Not that it is a stranger to product liability considering it was the primary maker of Agent Orange during the Vietnam War, but St. Louis-based chemical giant Monsanto may be facing a plethora of class-action lawsuits over one of its flagship products, Roundup weed killer. In March, the World Health Organization (WHO) declared the herbicide in Roundup, glyphosate, a “probable human carcinogen.” The declaration was followed-up by several countries banning or severely restricting the use of glyphosate, including the Netherlands, Bermuda, and Sri Lanka, with France banning it for use in gardens in June. Glyphosate is the world’s most common herbicide, with the most recent data from the U.S. Geological Survey estimating that 280 million pounds of it was used in the U.S. in 2012. Out of the 130 countries that still permit the product; the U.S. is by far the Monsanto’s largest consumer with over 20 percent of global sales.  That may change, however, as California has followed the WHO’s lead earlier in the month.
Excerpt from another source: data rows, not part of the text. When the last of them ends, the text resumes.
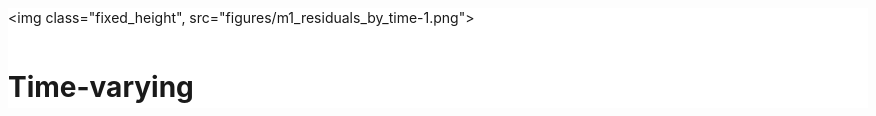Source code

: <img class="fixed_height", src="figures/m1_residuals_by_time-1.png">

Time-varying
========================================================

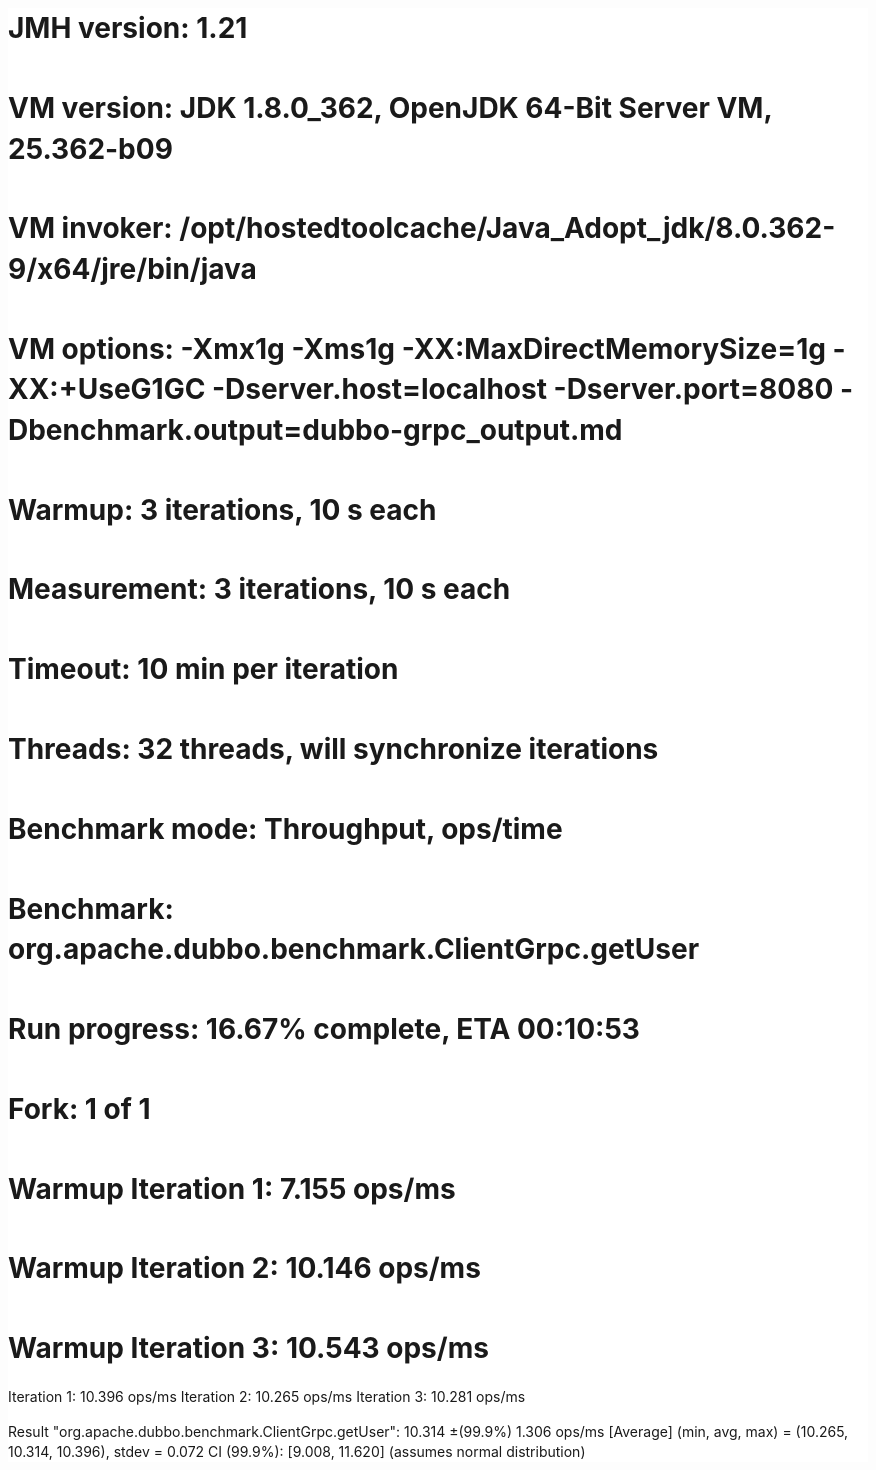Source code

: 
# JMH version: 1.21
# VM version: JDK 1.8.0_362, OpenJDK 64-Bit Server VM, 25.362-b09
# VM invoker: /opt/hostedtoolcache/Java_Adopt_jdk/8.0.362-9/x64/jre/bin/java
# VM options: -Xmx1g -Xms1g -XX:MaxDirectMemorySize=1g -XX:+UseG1GC -Dserver.host=localhost -Dserver.port=8080 -Dbenchmark.output=dubbo-grpc_output.md
# Warmup: 3 iterations, 10 s each
# Measurement: 3 iterations, 10 s each
# Timeout: 10 min per iteration
# Threads: 32 threads, will synchronize iterations
# Benchmark mode: Throughput, ops/time
# Benchmark: org.apache.dubbo.benchmark.ClientGrpc.getUser

# Run progress: 16.67% complete, ETA 00:10:53
# Fork: 1 of 1
# Warmup Iteration   1: 7.155 ops/ms
# Warmup Iteration   2: 10.146 ops/ms
# Warmup Iteration   3: 10.543 ops/ms
Iteration   1: 10.396 ops/ms
Iteration   2: 10.265 ops/ms
Iteration   3: 10.281 ops/ms


Result "org.apache.dubbo.benchmark.ClientGrpc.getUser":
  10.314 ±(99.9%) 1.306 ops/ms [Average]
  (min, avg, max) = (10.265, 10.314, 10.396), stdev = 0.072
  CI (99.9%): [9.008, 11.620] (assumes normal distribution)
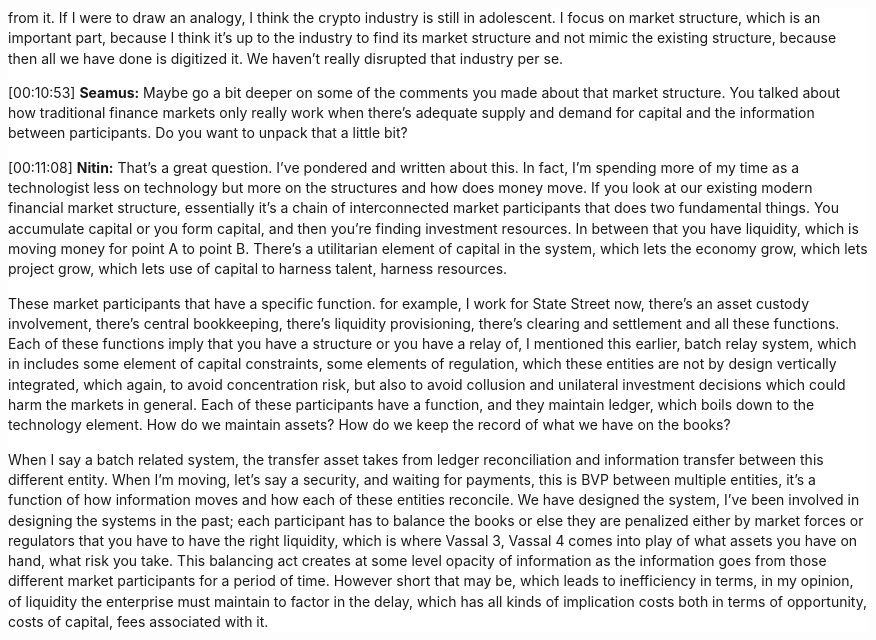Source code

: from it. If I were to draw an analogy, I think the crypto industry is still in
adolescent. I focus on market structure, which is an important part, because I
think it’s up to the industry to find its market structure and not mimic the
existing structure, because then all we have done is digitized it. We haven’t
really disrupted that industry per se.



[00:10:53] **Seamus:**  Maybe go a bit deeper on some of the comments you made
about that market structure. You talked about how traditional finance markets
only really work when there’s adequate supply and demand for capital and the
information between participants. Do you want to unpack that a little bit?



[00:11:08] **Nitin:**  That’s a great question. I’ve pondered and written
about this. In fact, I’m spending more of my time as a technologist less on
technology but more on the structures and how does money move. If you look at
our existing modern financial market structure, essentially it’s a chain of
interconnected market participants that does two fundamental things. You
accumulate capital or you form capital, and then you’re finding investment
resources. In between that you have liquidity, which is moving money for point
A to point B. There’s a utilitarian element of capital in the system, which
lets the economy grow, which lets project grow, which lets use of capital to
harness talent, harness resources.

These market participants that have a specific function. for example, I work
for State Street now, there’s an asset custody involvement, there’s central
bookkeeping, there’s liquidity provisioning, there’s clearing and settlement
and all these functions. Each of these functions imply that you have a
structure or you have a relay of, I mentioned this earlier, batch relay
system, which in includes some element of capital constraints, some elements
of regulation, which these entities are not by design vertically integrated,
which again, to avoid concentration risk, but also to avoid collusion and
unilateral investment decisions which could harm the markets in general. Each
of these participants have a function, and they maintain ledger, which boils
down to the technology element. How do we maintain assets? How do we keep the
record of what we have on the books?

When I say a batch related system, the transfer asset takes from ledger
reconciliation and information transfer between this different entity. When
I’m moving, let’s say a security, and waiting for payments, this is BVP
between multiple entities, it’s a function of how information moves and how
each of these entities reconcile. We have designed the system, I’ve been
involved in designing the systems in the past; each participant has to balance
the books or else they are penalized either by market forces or regulators
that you have to have the right liquidity, which is where Vassal 3, Vassal 4
comes into play of what assets you have on hand, what risk you take. This
balancing act creates at some level opacity of information as the information
goes from those different market participants for a period of time. However
short that may be, which leads to inefficiency in terms, in my opinion, of
liquidity the enterprise must maintain to factor in the delay, which has all
kinds of implication costs both in terms of opportunity, costs of capital,
fees associated with it.
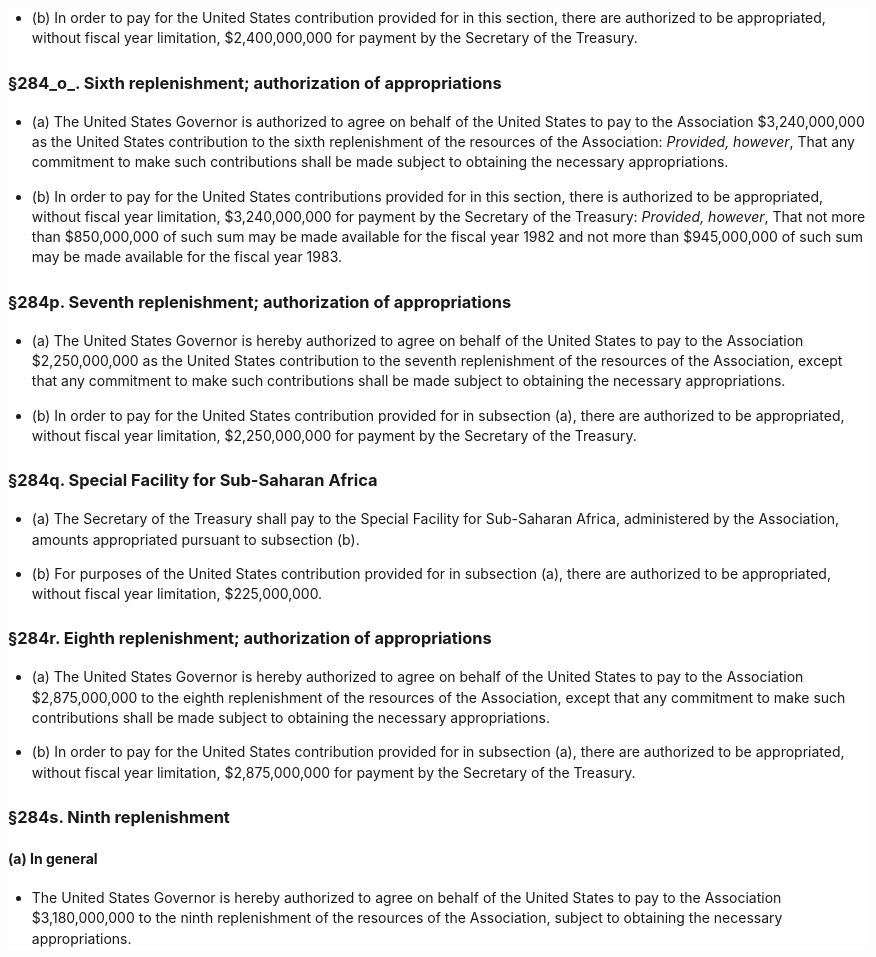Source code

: * (b) In order to pay for the United States contribution provided for in this section, there are authorized to be appropriated, without fiscal year limitation, $2,400,000,000 for payment by the Secretary of the Treasury.

### §284_o_. Sixth replenishment; authorization of appropriations
* (a) The United States Governor is authorized to agree on behalf of the United States to pay to the Association $3,240,000,000 as the United States contribution to the sixth replenishment of the resources of the Association: _Provided, however_, That any commitment to make such contributions shall be made subject to obtaining the necessary appropriations.

* (b) In order to pay for the United States contributions provided for in this section, there is authorized to be appropriated, without fiscal year limitation, $3,240,000,000 for payment by the Secretary of the Treasury: _Provided, however_, That not more than $850,000,000 of such sum may be made available for the fiscal year 1982 and not more than $945,000,000 of such sum may be made available for the fiscal year 1983.

### §284p. Seventh replenishment; authorization of appropriations
* (a) The United States Governor is hereby authorized to agree on behalf of the United States to pay to the Association $2,250,000,000 as the United States contribution to the seventh replenishment of the resources of the Association, except that any commitment to make such contributions shall be made subject to obtaining the necessary appropriations.

* (b) In order to pay for the United States contribution provided for in subsection (a), there are authorized to be appropriated, without fiscal year limitation, $2,250,000,000 for payment by the Secretary of the Treasury.

### §284q. Special Facility for Sub-Saharan Africa
* (a) The Secretary of the Treasury shall pay to the Special Facility for Sub-Saharan Africa, administered by the Association, amounts appropriated pursuant to subsection (b).

* (b) For purposes of the United States contribution provided for in subsection (a), there are authorized to be appropriated, without fiscal year limitation, $225,000,000.

### §284r. Eighth replenishment; authorization of appropriations
* (a) The United States Governor is hereby authorized to agree on behalf of the United States to pay to the Association $2,875,000,000 to the eighth replenishment of the resources of the Association, except that any commitment to make such contributions shall be made subject to obtaining the necessary appropriations.

* (b) In order to pay for the United States contribution provided for in subsection (a), there are authorized to be appropriated, without fiscal year limitation, $2,875,000,000 for payment by the Secretary of the Treasury.

### §284s. Ninth replenishment
#### (a) In general
* The United States Governor is hereby authorized to agree on behalf of the United States to pay to the Association $3,180,000,000 to the ninth replenishment of the resources of the Association, subject to obtaining the necessary appropriations.

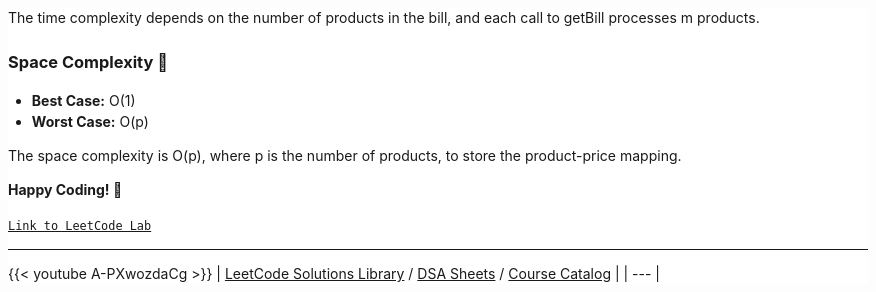 The time complexity depends on the number of products in the bill, and each call to getBill processes m products.

### Space Complexity 💾
- **Best Case:** O(1)
- **Worst Case:** O(p)

The space complexity is O(p), where p is the number of products, to store the product-price mapping.

**Happy Coding! 🎉**


[`Link to LeetCode Lab`](https://leetcode.com/problems/apply-discount-every-n-orders/description/)

---
{{< youtube A-PXwozdaCg >}}
| [LeetCode Solutions Library](https://grid47.xyz/leetcode/) / [DSA Sheets](https://grid47.xyz/sheets/) / [Course Catalog](https://grid47.xyz/courses/) |
| --- |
The state’s Office of Environmental Health Hazard Assessment (OEHHA) issued a “notice of intent” that it will also list glyphosate as a probable carcinogen, which is required by the state’s Safe Drinking Water and Toxic Enforcement Act of 1986 for any product that the WHO’s cancer division lists as a carcinogen. The OEHHA classification requires companies with 10 or more employees in the state to provide a “clear and reasonable warning” of any product on the list of its dangers.